Tout d’abord, la décision de suspension du dispositif « labels » et sa probable suppression, semblent avoir été adoptées en méconnaissance des éléments de recommandation contenus dans l’évaluation consacrée à l’analyse du décret PCI2, laquelle fait pourtant écho aux voeux les plus chers de ce gouvernement. Ce dernier en effet a affirmé son attachement à la mise en place d’une véritable « culture de l’évaluation des politiques publiques ». De surcroit, il est précisé que « l’utilisation des résultats des évaluations dans l’élaboration et la réforme des politiques doit être renforcée. Les bénéficiaires des politiques publiques doivent être associés à leur évaluation ».

 

La deuxième raison de notre incompréhension tient à la manière dont nous percevons l’évolution de nos sociétés démocratiques de plus en plus en proie à des forces qui visent à en fragmenter la cohésion, comme si la diversité culturelle de nos origines, celle qui caractérise notre « être au monde » cosmopolite, ne pouvait donner lieu qu’à un affrontement aussi fatal qu’inévitable.

 

A l’heure où dans les rues et les quartiers de nos villes, dans les murs de nos écoles et de nos institutions grandissent les peurs face à tout ce qui figure l’altérité des peuples et des cultures, la Fédération Wallonie-Bruxelles et son gouvernement souhaitent-ils réellement affaiblir les forces de toutes celles et ceux qui s’engagent sur le terrain pour faire vivre ces projets, dont la raison d’être vise à rapprocher, dans un dialogue fécond, des habitant·es et des communautés locales que certaines visions politiques voudraient réduire à une irréductible opposition ?

 

Il nous reste à espérer que le gouvernement de la Fédération Wallonie-Bruxelles fera preuve de discernement. Ce n’est pas au moment où les voutes de notre monde se fissurent qu’il s’agit d’abattre les piliers sur lesquels il repose.

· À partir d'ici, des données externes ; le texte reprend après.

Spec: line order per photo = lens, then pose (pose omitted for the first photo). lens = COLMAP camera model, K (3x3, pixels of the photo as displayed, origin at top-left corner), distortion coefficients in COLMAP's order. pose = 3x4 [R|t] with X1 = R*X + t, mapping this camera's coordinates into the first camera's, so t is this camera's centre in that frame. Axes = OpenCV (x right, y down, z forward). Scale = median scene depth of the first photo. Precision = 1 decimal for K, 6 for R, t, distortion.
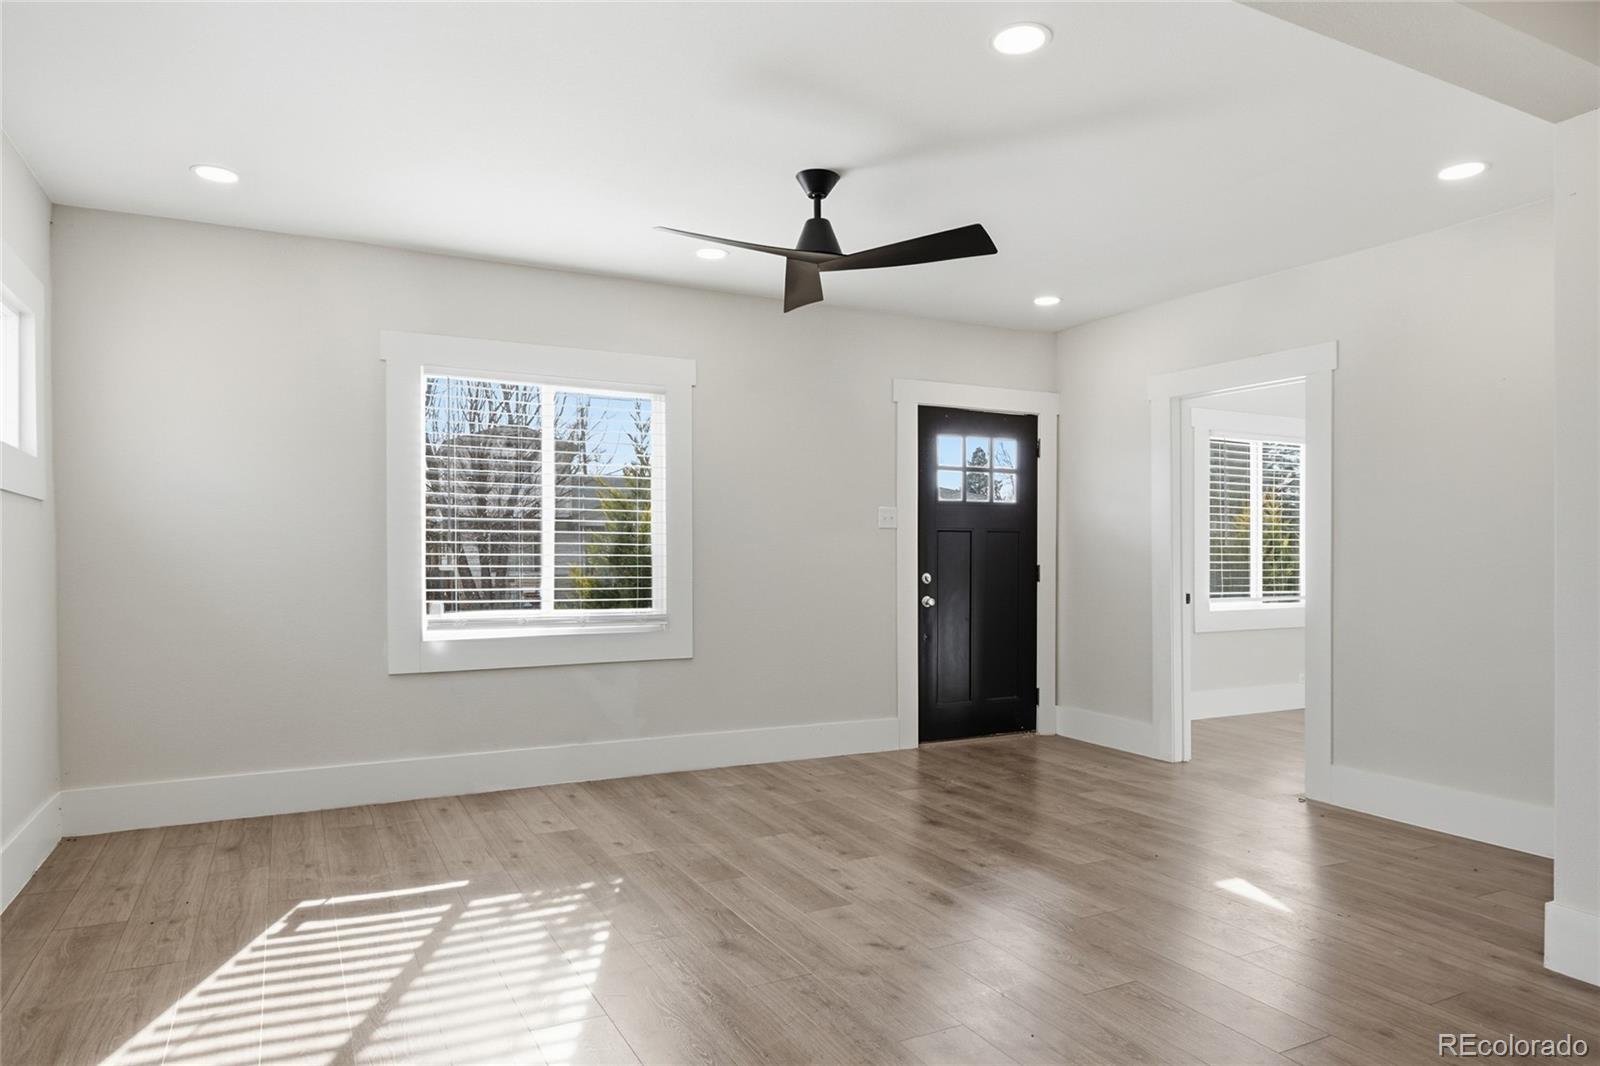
lens RADIAL K [[969.1, 0, 778.9], [0, 969.1, 569.4], [0, 0, 1]] dist [-0.002445, -0.000121]
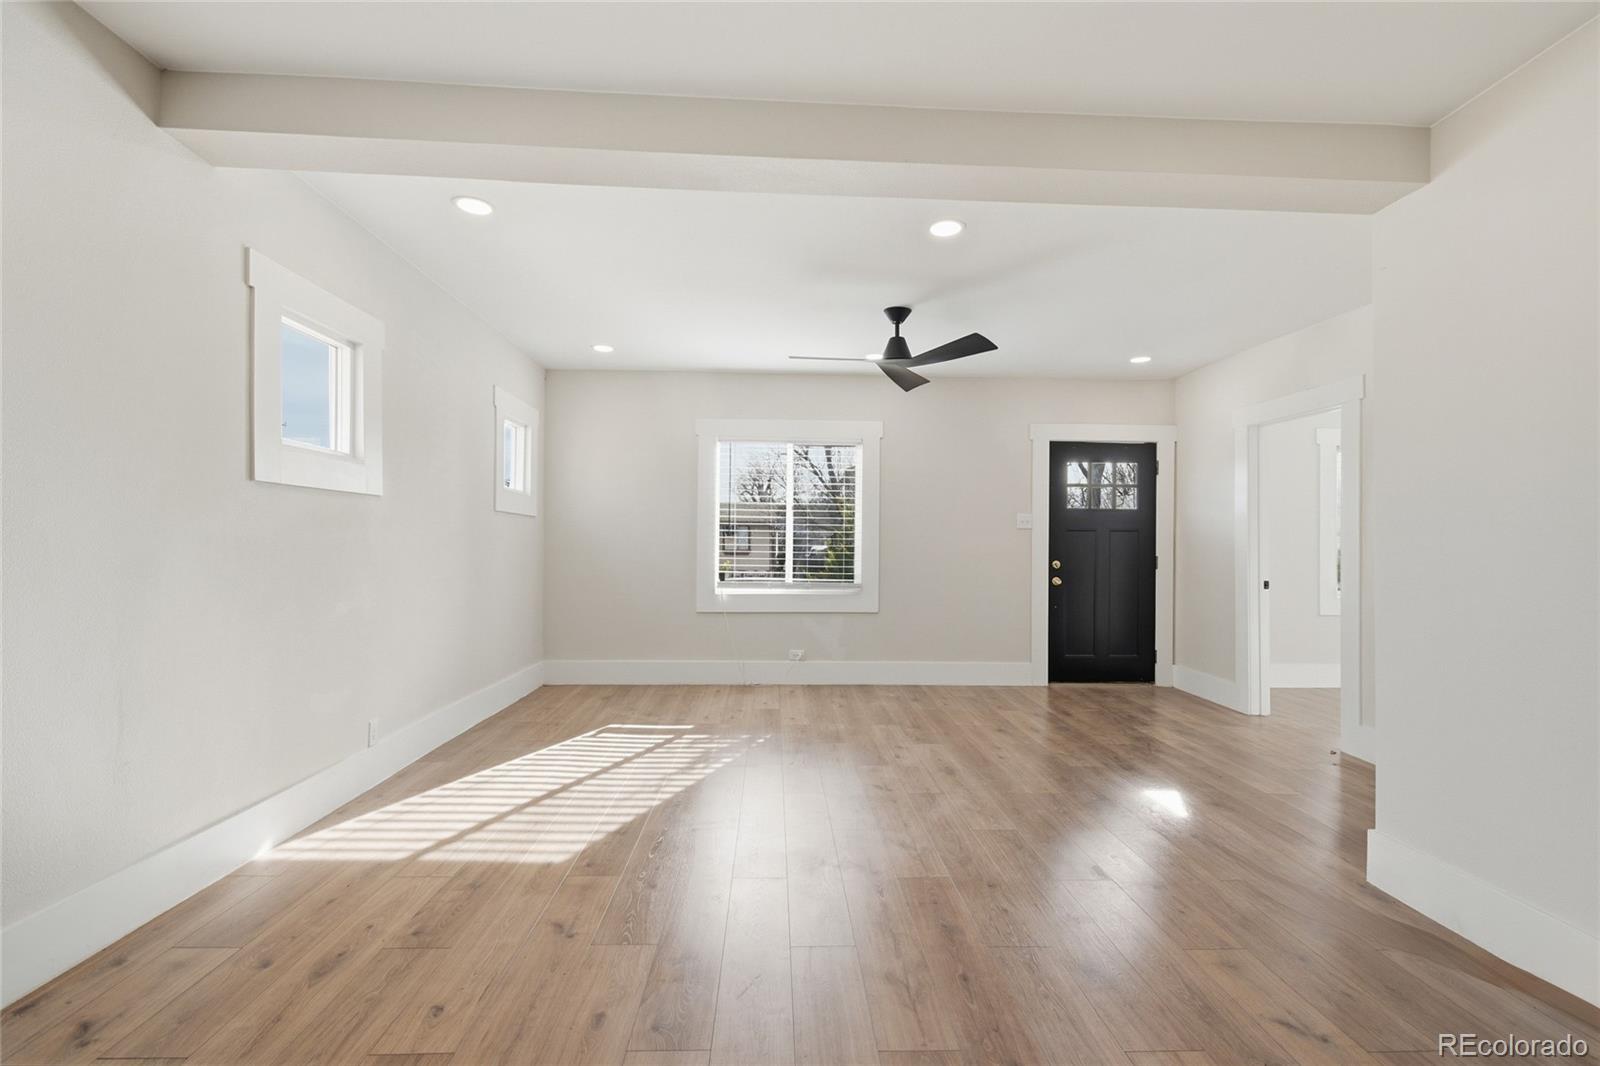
lens RADIAL K [[694.5, 0, 807.7], [0, 694.5, 537.1], [0, 0, 1]] dist [0.003592, -0.000117]
pose [[0.911717, 0.003760, -0.410802, 0.285626], [-0.014687, 0.999617, -0.023448, -0.001819], [0.410557, 0.027411, 0.911423, -0.072424]]
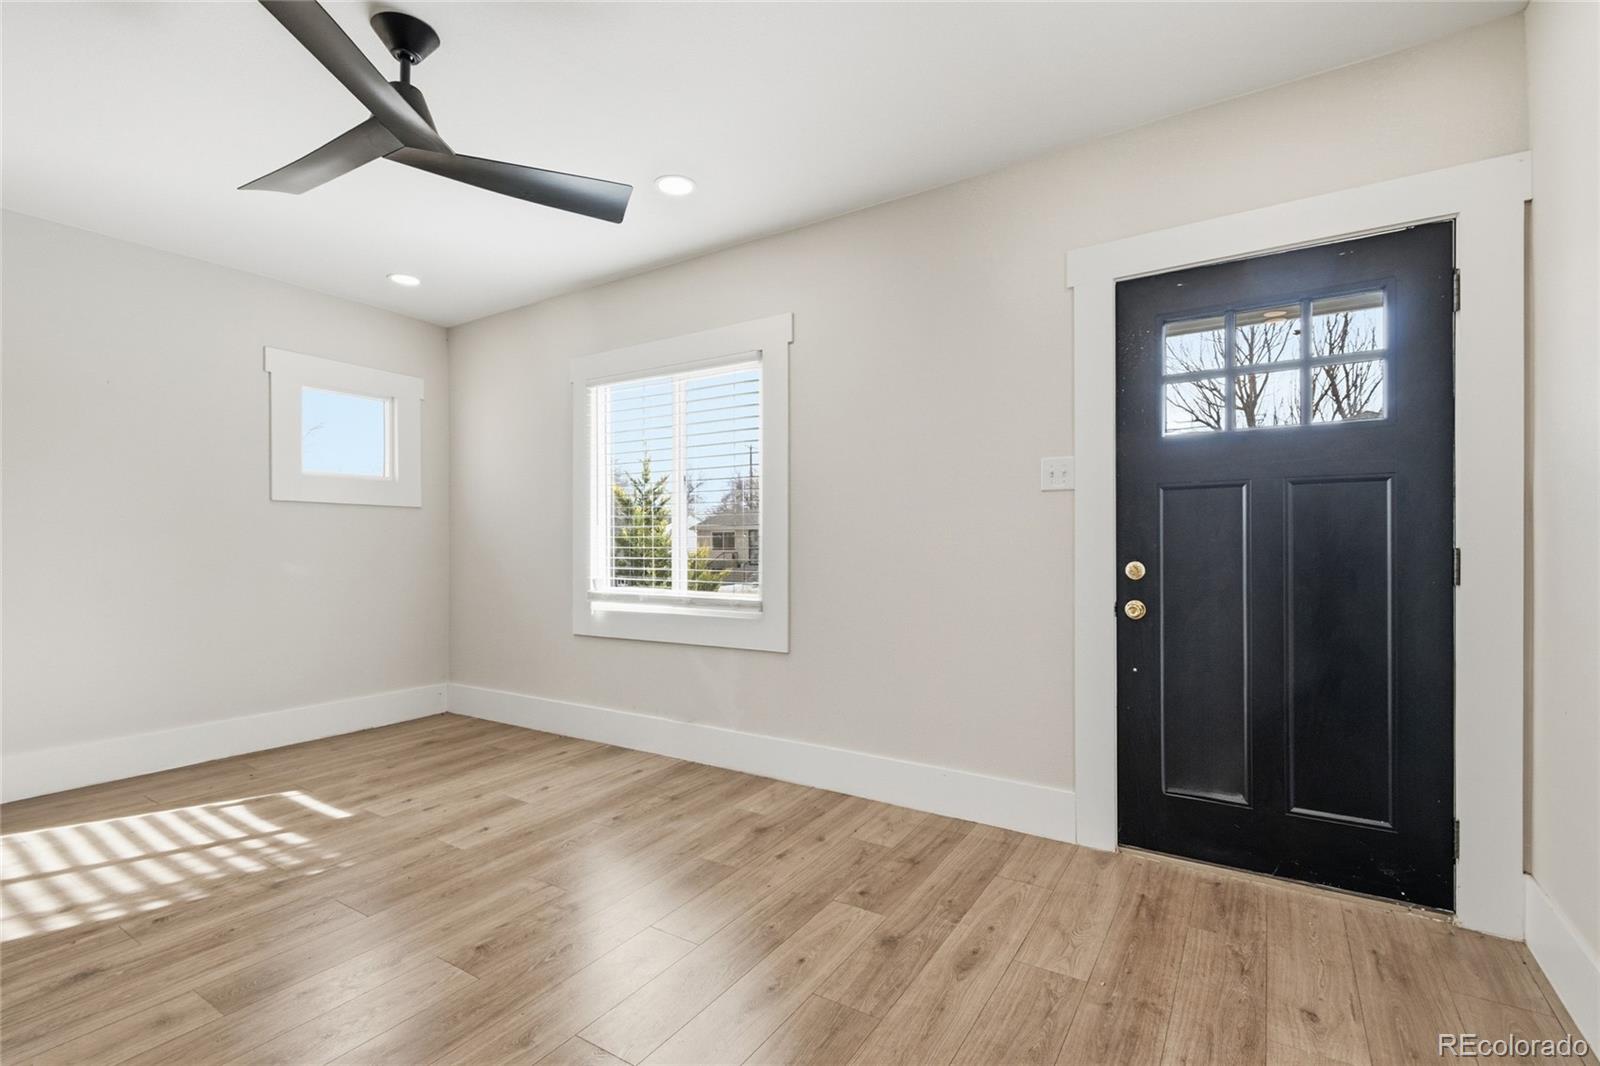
lens RADIAL K [[719.1, 0, 801.4], [0, 719.1, 545.9], [0, 0, 1]] dist [0.001174, -0.001131]
pose [[0.517396, 0.002703, -0.855742, 0.508207], [-0.002623, 0.999995, 0.001573, -0.007370], [0.855742, 0.001430, 0.517401, 0.722146]]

[1] « L’action interculturelle et ses visées transformatrices », Imag, le magazine de l’interculturel, n° 359, novembre/décembre 2021, p. 8.

 

[2] La seule évaluation réalisée à ce jour, par le bureau CONSORTIUM BDO ADVISORY – SONECOM dont le rapport final de septembre 2023, ne contenait aucune recommandation allant dans ce sens. Au contraire, les auteurs de cette même évaluation, s’ils recommandent la mise en place de certaines modifications à apporter au décret, soutiennent non seulement le bien-fondé de ce dispositif de labélisation mais également la possibilité offerte à des projets labélisés une première fois de pouvoir bénéficier à nouveau d’un label, possibilité offerte par l’article 19 du dit décret.